-- Data follows --

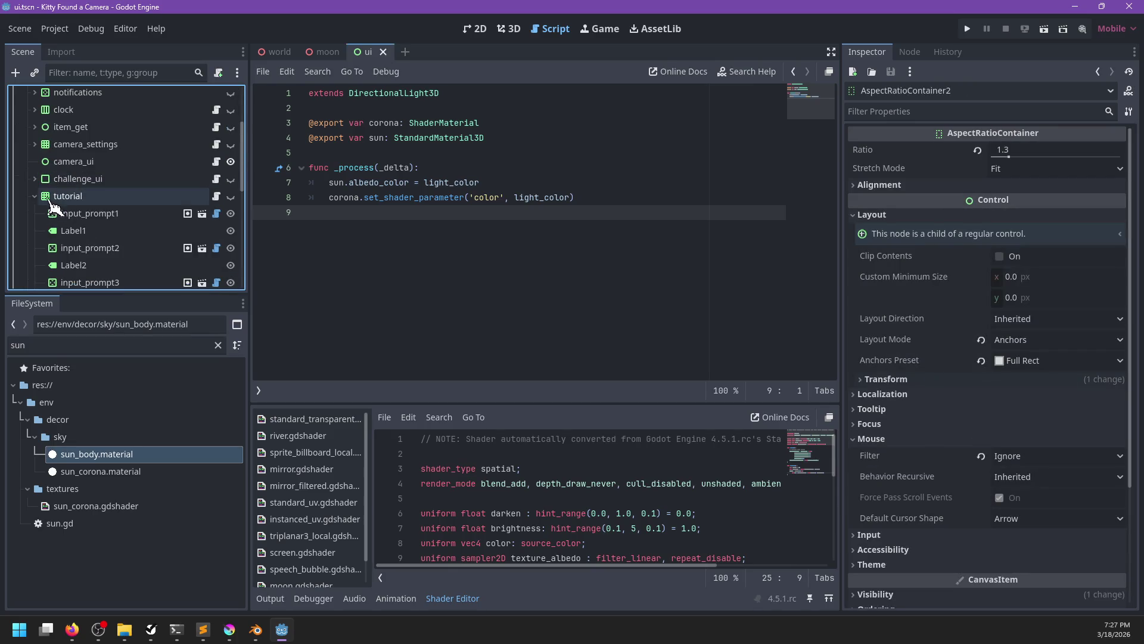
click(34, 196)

-- Data concluded --
-- Data follows --

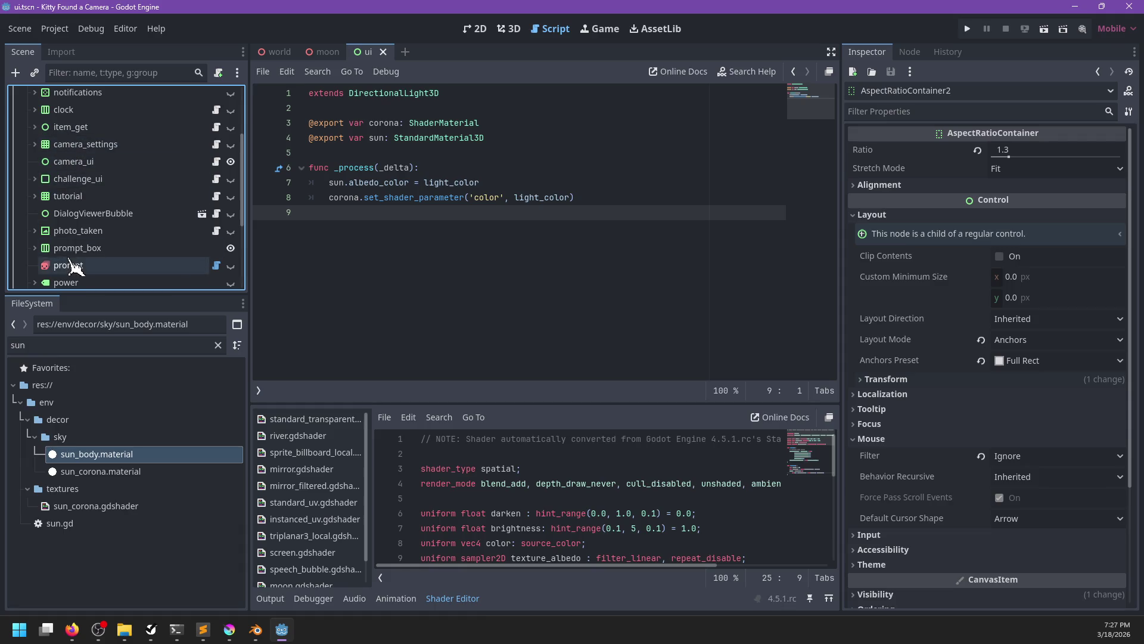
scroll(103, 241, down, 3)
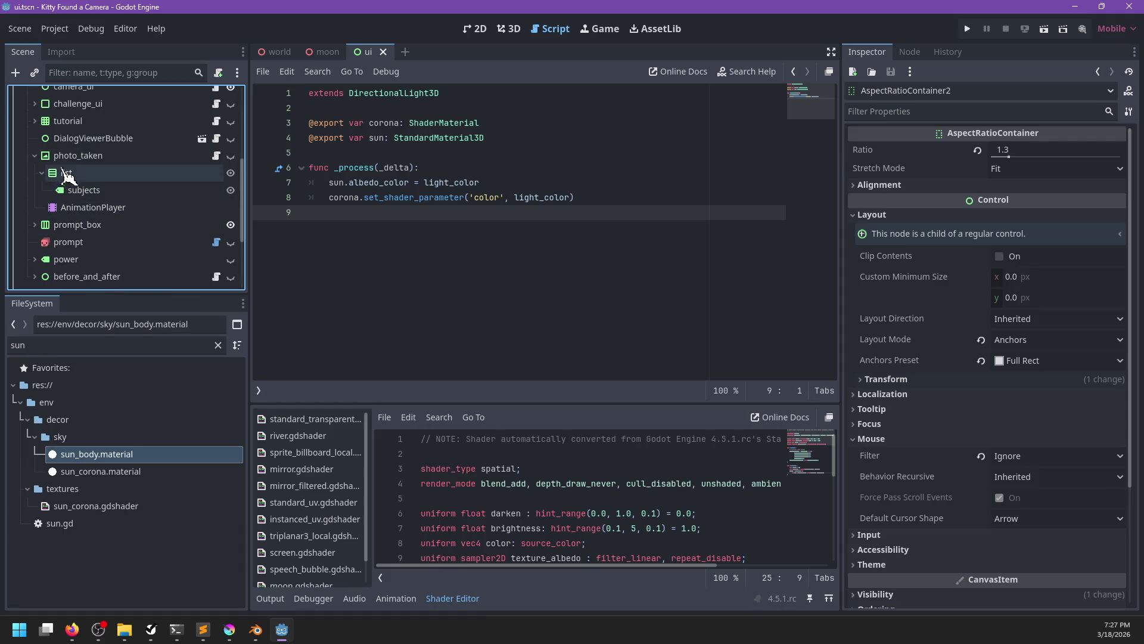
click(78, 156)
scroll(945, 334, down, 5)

-- Data concluded --

- Required work: Copy out every line in the listing where the word "down" appears.

- Task result:
scroll(103, 241, down, 3)
scroll(945, 334, down, 5)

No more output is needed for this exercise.